Why do you call this body of work ‘After the Land Has Lain Fallow’?
When Erik came out to his parents in his late twenties, his father cut off almost all communication with him for nearly two years. Like farmland that must lie fallow for a season or two to renew itself, time has healed Erik’s relationship with his father. Nevertheless, I still sense traces of a son pining for his father’s unconditional love and acceptance. It remains a working title. This is a long-term project, nuanced and intimately connected to us both, but also exploring more universal themes of family relationships, love and loss, personal identity, gender norms, the longing to be accepted… I am trying to remain open to how it may evolve.


[Left] Michael Young ‘Pamela, Former Nurse’ 2015 from the series ‘After the Land Has Lain Fallow’
[Right] © Michael Young ‘Shooting Practice on David’s Farm’ 2012 from the series ‘After the Land Has Lain Fallow’
What is your modus operandi?
I make new photographs whenever Erik and I visit his parents’ home. This used to happen a couple of times a year but, given travel restrictions around Covid, our visit this summer was the first time that we’d been back in Greenville, Kentucky since 2019. On that trip my goal was to make images that were focused on Erik’s relationship with his parents in and around their home.

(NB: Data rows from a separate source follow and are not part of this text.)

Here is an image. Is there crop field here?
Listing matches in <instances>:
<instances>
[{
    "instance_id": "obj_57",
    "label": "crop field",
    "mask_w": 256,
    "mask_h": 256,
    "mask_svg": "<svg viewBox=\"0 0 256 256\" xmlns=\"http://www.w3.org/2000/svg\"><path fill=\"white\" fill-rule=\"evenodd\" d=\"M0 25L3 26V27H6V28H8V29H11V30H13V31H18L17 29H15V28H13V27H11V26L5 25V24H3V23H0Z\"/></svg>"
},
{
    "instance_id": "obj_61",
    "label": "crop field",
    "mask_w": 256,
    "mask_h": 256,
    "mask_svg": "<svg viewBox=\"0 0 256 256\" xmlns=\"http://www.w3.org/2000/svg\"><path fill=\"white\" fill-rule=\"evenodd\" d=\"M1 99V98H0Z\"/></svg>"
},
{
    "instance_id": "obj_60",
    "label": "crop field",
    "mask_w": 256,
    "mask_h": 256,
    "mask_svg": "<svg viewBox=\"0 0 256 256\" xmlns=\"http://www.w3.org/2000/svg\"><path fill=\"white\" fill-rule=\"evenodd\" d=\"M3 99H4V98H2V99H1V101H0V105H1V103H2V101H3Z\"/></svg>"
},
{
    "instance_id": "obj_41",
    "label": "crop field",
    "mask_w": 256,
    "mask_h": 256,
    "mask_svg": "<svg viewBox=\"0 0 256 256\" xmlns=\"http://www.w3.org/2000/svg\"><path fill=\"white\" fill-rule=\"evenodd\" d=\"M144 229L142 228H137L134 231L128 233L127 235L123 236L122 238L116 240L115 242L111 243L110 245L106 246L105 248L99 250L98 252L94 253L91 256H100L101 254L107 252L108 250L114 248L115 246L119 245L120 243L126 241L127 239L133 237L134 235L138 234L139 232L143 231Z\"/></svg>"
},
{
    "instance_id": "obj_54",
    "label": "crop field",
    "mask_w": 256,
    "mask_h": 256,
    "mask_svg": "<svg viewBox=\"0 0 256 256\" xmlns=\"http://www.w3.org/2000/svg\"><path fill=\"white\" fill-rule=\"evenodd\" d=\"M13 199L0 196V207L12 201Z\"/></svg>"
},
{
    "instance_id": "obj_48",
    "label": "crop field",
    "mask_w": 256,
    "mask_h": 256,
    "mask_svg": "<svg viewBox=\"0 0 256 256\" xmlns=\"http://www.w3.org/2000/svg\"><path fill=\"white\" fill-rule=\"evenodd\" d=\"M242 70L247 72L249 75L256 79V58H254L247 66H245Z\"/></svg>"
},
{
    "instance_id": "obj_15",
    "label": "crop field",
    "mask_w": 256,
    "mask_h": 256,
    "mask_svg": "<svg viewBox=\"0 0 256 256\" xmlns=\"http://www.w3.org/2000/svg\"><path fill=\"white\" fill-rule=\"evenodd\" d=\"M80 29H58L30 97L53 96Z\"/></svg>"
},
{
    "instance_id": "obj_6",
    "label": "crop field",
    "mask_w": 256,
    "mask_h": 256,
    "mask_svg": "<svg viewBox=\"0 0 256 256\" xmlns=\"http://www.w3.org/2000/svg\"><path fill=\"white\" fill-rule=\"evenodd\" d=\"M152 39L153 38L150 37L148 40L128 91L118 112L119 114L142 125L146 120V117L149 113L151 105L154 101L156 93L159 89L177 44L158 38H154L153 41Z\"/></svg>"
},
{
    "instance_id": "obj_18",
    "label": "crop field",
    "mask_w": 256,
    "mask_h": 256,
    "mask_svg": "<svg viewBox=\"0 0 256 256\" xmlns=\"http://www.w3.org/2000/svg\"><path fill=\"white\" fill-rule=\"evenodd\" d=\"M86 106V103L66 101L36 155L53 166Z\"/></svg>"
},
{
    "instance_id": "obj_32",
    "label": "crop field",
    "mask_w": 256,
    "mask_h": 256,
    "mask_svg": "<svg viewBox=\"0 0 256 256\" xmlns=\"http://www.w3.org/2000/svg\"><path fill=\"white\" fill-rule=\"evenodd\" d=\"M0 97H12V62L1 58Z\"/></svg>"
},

What’s really great about Erik’s family is that they’re quite natural in front of the camera. They don’t pay much attention when I am taking photographs, which helps me capture their everyday lives in a natural way. I always show them my images, and no one has ever asked me not to use a photo of them.
How has the process of making ‘Hidden Glances’ influenced the development of the other two projects we are discussing here?
It has made me think more about my role as photographer and to realise that however objective I may try to be, my voice and vision are always going to be a part of the equation.
In making these three series, what is it that photography is teaching you?
All three projects are challenging for me. The creative process requires me to take risks, to be vulnerable. It’s made me look more closely at myself and the world around me. And through it I am learning patience both with the process and myself.


Biographical Notes
Michael Young was born in Bronxville, New York, in 1979. He has a bachelor’s degree in Spanish language and literature from Yale University (2001), and a master’s degree in education from New York University (2003). His work has featured in more than twenty group and solo exhibitions across the USA and in Australia, France, Norway, and Switzerland. In 2021 he was named in Photolucida’s Critical Mass Top 50 photo-artists. In 2022 he was selected for the Critic’s Choice Top Ten on LensCulture, and awarded a first prize in the New York Center for Photographic Art’s competition, The Human Body. His work has been published widely in art magazines and journals in North America and Europe. Michael Young lives and works in Scarsdale, New York.
Photo: © Erik Groves
This interview is a Talking Pictures original.